= Beginning of Section =
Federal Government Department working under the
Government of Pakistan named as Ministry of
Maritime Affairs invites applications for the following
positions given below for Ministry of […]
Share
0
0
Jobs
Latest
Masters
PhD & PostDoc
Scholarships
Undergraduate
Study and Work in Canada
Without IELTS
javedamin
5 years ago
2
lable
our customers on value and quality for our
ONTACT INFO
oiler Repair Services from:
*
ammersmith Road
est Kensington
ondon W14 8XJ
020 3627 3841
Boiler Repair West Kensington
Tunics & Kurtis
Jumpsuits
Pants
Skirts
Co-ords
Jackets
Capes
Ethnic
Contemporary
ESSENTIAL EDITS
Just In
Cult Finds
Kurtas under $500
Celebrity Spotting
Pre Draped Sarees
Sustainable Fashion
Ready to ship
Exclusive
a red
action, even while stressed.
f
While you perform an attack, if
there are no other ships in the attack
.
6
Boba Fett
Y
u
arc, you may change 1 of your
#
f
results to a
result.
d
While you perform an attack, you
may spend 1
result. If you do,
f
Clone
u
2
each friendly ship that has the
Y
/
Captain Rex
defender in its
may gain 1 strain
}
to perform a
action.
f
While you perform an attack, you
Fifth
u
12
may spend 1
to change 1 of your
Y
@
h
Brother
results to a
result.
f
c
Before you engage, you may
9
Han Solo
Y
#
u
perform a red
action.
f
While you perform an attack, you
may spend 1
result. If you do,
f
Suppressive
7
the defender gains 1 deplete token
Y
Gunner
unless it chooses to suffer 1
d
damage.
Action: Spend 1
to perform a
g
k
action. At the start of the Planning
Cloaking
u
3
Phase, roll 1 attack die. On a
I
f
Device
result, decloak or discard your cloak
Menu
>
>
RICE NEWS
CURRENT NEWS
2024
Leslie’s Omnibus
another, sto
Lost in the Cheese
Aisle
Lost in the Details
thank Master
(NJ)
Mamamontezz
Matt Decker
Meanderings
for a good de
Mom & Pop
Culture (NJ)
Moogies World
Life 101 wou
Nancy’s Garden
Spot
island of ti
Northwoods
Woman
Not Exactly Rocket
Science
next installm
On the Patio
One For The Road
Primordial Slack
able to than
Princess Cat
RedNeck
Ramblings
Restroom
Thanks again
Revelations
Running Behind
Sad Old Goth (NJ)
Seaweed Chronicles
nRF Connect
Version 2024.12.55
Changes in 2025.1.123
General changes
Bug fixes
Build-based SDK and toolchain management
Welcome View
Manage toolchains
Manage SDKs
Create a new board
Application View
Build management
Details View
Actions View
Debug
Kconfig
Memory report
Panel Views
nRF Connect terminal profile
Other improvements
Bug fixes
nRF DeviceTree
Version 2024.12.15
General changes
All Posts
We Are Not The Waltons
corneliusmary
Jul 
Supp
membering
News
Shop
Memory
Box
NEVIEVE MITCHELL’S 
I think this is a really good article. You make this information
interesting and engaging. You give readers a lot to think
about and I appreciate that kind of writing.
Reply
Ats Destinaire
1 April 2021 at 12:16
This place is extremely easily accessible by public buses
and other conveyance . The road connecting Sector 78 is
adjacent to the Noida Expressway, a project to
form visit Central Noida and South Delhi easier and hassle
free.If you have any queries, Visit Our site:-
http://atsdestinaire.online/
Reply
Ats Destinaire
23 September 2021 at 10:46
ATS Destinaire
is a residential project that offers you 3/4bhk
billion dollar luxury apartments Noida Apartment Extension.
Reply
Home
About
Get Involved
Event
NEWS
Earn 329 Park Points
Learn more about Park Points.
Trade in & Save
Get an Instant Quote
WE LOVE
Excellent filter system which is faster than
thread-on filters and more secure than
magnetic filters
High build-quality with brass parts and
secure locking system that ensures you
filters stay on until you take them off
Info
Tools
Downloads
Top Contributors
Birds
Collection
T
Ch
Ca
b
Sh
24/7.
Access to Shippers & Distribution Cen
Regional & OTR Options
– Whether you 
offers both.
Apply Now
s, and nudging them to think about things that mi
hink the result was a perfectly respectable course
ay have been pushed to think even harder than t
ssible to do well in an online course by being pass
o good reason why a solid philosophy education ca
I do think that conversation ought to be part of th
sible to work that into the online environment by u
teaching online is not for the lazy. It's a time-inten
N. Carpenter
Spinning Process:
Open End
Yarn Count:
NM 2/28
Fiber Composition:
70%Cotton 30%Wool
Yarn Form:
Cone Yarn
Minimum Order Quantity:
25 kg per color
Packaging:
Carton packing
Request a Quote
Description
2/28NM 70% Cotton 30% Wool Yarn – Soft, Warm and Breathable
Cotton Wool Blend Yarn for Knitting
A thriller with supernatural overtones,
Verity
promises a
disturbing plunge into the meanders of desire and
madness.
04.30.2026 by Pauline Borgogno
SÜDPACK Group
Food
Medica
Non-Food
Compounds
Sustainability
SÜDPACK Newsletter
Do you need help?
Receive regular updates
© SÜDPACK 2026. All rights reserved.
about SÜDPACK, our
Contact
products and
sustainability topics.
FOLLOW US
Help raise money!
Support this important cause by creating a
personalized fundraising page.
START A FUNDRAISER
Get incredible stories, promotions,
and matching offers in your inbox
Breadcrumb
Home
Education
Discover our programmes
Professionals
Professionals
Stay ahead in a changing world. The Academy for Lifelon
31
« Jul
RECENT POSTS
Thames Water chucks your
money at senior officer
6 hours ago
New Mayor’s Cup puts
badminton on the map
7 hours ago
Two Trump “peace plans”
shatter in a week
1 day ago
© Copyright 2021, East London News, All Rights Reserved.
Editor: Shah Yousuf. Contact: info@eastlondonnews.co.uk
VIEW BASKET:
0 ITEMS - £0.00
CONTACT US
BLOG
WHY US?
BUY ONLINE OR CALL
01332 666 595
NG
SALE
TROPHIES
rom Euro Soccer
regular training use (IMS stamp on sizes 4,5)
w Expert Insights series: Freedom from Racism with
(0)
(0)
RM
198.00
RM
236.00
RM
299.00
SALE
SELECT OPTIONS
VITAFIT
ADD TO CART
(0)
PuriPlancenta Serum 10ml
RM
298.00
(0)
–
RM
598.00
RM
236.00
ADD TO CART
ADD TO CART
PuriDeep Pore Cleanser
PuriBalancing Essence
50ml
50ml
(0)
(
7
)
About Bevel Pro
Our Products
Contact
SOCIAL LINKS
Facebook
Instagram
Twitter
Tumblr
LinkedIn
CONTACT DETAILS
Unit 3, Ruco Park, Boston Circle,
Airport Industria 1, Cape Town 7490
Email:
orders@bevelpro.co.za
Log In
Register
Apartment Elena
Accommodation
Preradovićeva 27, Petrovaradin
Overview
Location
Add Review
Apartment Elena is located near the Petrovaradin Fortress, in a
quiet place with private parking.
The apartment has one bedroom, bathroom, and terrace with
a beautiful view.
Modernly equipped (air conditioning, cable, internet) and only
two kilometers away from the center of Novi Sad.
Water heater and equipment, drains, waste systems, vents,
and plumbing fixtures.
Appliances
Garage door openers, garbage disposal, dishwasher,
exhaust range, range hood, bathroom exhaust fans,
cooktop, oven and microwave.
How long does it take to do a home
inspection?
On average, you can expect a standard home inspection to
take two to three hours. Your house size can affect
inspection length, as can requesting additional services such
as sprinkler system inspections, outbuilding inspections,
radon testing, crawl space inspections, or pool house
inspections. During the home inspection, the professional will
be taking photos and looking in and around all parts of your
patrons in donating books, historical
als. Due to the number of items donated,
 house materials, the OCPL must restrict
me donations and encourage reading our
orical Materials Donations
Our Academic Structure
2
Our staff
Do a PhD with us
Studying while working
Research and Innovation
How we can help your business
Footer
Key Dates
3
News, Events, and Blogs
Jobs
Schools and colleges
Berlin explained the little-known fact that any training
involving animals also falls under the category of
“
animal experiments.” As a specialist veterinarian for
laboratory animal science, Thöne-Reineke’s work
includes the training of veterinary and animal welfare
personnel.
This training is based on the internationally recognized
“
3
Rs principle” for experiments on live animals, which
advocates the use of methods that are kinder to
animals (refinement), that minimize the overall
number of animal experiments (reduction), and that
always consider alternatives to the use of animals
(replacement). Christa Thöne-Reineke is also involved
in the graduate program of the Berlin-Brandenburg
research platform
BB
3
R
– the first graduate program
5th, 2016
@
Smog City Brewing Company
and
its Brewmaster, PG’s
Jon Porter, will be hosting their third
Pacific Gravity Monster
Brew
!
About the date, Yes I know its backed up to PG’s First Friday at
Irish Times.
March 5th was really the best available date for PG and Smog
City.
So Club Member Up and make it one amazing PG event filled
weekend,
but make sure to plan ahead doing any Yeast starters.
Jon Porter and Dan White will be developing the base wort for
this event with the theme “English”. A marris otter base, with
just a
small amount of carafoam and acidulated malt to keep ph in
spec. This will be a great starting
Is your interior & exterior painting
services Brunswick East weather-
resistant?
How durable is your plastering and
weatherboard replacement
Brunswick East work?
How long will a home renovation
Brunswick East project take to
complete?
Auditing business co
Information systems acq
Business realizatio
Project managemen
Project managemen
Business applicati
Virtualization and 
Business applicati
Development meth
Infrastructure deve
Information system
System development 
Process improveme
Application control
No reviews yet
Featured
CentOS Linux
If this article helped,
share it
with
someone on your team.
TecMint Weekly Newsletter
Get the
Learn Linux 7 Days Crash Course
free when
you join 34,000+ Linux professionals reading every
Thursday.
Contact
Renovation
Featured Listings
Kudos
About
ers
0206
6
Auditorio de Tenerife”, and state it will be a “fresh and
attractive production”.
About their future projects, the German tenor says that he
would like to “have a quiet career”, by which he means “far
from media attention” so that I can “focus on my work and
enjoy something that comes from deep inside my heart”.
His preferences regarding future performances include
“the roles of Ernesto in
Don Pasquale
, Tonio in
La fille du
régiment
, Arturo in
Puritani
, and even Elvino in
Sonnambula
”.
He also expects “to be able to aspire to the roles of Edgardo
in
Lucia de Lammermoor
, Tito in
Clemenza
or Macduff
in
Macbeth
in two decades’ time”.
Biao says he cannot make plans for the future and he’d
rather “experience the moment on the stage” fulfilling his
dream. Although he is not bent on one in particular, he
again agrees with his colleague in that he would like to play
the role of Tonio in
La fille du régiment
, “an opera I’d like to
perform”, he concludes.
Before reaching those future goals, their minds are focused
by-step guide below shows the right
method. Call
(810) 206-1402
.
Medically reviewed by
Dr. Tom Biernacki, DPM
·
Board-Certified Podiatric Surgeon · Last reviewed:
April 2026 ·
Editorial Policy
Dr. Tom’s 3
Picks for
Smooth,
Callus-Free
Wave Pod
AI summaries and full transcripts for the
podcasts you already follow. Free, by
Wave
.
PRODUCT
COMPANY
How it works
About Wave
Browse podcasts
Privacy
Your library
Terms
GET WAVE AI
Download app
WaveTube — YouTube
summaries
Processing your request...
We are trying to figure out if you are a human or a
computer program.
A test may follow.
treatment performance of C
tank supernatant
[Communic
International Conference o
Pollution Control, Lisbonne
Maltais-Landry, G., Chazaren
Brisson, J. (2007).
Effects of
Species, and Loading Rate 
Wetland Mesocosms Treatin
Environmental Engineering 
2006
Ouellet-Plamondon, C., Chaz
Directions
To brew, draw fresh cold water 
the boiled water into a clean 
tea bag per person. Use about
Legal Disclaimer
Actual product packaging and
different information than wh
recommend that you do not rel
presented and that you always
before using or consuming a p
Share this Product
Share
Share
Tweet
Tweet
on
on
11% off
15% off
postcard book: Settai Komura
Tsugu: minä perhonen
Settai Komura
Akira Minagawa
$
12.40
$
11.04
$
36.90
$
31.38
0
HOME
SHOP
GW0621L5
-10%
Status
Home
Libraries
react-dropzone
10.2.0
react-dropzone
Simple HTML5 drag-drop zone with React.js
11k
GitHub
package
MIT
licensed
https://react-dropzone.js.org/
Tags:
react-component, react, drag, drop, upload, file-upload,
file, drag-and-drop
= End of Section =
• _WHAT IS REQUIRED_: Take the listing above and repeat exactly the lines from the one containing "On average, you" through the one containing "animals (refinement), that", both included.

• _FINAL ANSWER_:
On average, you can expect a standard home inspection to
take two to three hours. Your house size can affect
inspection length, as can requesting additional services such
as sprinkler system inspections, outbuilding inspections,
radon testing, crawl space inspections, or pool house
inspections. During the home inspection, the professional will
be taking photos and looking in and around all parts of your
patrons in donating books, historical
als. Due to the number of items donated,
 house materials, the OCPL must restrict
me donations and encourage reading our
orical Materials Donations
Our Academic Structure
2
Our staff
Do a PhD with us
Studying while working
Research and Innovation
How we can help your business
Footer
Key Dates
3
News, Events, and Blogs
Jobs
Schools and colleges
Berlin explained the little-known fact that any training
involving animals also falls under the category of
“
animal experiments.” As a specialist veterinarian for
laboratory animal science, Thöne-Reineke’s work
includes the training of veterinary and animal welfare
personnel.
This training is based on the internationally recognized
“
3
Rs principle” for experiments on live animals, which
advocates the use of methods that are kinder to
animals (refinement), that minimize the overall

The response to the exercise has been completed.